Their tablemates, three elderly couples from Britain and Germany, stiff-backed and sparkling in evening wear, nodded. It was indeed an interesting part of the world, they said, and Gunther sounded like an interesting little boy.
“He is,” Lucinda nodded fervently. “He is.”
Wilbur and Lucinda Voorhuis were both fifty-one, and while Wil's round face carried the number better than his wife's, Lucinda often wore sleeveless dresses that showed off the long, firm muscles of her arms. They were both indeterminate enough to claim a hedgefund manager, a sweet-smelling infant, America's most promising young speed skater. At anchor in Port Said, at the northern edge of the Suez Canal, passengers on the inland river excursion were ferried on buses to Cairo, then on to Giza.
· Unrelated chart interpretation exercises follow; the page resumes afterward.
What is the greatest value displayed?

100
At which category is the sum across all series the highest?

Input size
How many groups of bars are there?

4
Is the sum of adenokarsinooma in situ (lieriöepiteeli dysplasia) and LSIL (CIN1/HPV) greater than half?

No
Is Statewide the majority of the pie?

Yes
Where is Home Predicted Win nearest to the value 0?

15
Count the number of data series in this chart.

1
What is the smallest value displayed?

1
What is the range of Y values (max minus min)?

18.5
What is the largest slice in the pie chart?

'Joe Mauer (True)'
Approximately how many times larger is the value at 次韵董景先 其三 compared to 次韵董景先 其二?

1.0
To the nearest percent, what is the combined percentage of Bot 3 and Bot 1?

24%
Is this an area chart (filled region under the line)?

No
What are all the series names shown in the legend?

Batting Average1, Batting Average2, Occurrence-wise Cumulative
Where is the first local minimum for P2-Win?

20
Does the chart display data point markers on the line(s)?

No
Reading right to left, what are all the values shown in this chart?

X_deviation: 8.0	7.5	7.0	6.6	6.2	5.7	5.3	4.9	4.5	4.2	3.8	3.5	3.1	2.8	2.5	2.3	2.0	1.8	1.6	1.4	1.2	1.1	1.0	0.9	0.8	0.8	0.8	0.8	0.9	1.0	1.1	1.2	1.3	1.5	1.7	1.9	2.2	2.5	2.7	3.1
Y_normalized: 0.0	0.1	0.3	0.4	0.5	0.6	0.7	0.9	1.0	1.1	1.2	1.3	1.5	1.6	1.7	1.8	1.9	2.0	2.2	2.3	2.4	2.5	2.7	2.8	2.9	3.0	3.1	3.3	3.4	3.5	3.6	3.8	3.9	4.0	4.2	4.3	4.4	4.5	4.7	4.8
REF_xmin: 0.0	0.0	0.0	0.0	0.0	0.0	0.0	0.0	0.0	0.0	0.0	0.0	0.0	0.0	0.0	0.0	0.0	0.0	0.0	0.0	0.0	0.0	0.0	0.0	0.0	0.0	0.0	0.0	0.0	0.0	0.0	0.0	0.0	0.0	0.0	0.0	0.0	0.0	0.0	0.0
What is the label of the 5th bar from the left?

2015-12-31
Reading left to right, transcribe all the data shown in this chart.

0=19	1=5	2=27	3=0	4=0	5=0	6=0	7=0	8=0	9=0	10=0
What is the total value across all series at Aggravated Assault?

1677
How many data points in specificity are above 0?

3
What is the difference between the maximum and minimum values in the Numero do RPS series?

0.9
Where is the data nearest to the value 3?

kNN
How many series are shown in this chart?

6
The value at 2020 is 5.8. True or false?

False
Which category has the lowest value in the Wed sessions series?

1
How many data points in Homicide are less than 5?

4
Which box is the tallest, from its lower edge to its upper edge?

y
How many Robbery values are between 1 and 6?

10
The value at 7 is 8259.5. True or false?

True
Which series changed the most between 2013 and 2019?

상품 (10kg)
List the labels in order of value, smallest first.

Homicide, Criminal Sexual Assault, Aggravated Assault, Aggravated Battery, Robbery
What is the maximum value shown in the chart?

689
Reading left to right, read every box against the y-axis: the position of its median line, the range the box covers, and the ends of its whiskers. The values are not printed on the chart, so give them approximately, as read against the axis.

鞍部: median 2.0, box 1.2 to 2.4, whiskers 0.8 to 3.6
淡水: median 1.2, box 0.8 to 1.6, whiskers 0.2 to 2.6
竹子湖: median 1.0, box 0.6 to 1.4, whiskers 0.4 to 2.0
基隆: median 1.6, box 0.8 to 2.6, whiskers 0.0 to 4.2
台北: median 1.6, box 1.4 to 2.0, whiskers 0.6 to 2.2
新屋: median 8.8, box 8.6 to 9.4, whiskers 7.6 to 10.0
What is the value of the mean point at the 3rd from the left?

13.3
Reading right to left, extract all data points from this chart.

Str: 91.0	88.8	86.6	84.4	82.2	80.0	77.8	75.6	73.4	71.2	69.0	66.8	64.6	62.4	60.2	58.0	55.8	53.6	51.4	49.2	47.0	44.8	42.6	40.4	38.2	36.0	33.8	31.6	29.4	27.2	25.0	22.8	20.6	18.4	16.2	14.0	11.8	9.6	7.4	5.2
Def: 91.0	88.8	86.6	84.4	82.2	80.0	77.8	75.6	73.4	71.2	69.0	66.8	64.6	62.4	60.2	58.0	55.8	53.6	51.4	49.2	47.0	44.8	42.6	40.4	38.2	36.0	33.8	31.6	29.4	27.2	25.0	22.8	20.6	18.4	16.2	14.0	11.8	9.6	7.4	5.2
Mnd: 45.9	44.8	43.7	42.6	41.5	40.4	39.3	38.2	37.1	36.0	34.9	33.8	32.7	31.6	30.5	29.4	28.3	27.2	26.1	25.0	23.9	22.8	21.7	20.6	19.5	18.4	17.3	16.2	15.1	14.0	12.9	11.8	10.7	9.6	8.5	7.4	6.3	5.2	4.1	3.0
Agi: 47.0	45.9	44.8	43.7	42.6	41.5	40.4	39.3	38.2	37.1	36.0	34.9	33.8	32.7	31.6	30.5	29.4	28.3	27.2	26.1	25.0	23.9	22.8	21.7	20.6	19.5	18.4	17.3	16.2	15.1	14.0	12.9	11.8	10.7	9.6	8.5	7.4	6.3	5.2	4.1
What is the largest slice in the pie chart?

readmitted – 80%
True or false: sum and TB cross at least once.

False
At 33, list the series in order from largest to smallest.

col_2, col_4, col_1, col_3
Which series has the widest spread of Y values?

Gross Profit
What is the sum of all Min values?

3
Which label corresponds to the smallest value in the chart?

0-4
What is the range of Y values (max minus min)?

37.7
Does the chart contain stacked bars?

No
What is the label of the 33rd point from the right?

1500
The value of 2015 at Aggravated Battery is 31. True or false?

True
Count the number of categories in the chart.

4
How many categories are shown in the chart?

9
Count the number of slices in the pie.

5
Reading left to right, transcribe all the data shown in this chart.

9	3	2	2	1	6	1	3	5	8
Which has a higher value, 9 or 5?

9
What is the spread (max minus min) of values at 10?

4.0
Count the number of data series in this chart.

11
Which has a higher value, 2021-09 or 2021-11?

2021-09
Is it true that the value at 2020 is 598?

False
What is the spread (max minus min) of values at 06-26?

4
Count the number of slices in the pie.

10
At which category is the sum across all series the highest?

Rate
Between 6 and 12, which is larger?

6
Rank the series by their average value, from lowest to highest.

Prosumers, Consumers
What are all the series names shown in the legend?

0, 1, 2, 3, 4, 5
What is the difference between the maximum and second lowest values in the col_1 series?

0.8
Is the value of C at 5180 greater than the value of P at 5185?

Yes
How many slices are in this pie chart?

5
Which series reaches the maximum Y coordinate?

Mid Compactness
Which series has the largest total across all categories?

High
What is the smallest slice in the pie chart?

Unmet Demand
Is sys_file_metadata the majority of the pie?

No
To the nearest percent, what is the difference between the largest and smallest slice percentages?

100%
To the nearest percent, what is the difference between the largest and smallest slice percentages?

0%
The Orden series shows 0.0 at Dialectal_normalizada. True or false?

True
The driver played a tape of educational commentary: the carving of the Sphinx in 2650 BC, the long solar boats that carried the Pharaohs into eternity. Wil asked Lucinda for a pen and notepad from her purse and drew a sideways Egyptian with the head of a jackal and a pleated skirt. “Anubis finds Lucinda worthy of paradise,” Will wrote in a speech bubble above the jackal's snout. “Her heart is lighter than an osprey's feather.” He was showing it to his wife when the elderly woman across the aisle asked if they'd had news yet from their eldest. Lucinda couldn't remember which child the woman was asking about, whether she needed an update on an Olympic bid in handball or the identification of breakages in chromosome 17p13. She wondered, for a wild, fluttering moment, if her real child had in fact typed a note, penned a letter, called the front desk of the Cairo Hilton and asked to be connected to Mr. and Mrs. Voorhuis' room.
“The article's still being vetted,” Wil stepped in. “But we're hopeful for the September issue. If not
JAMA,
it looks like
The Lancet
will take it.”
“It's quite an accomplishment,” the woman said. “I'd never even heard of the condition, and here's a young man who's got it all worked out.”
“It's not very common,” Wil said.
“Small mercy to those that have it.”
“True enough. We're very proud of him.”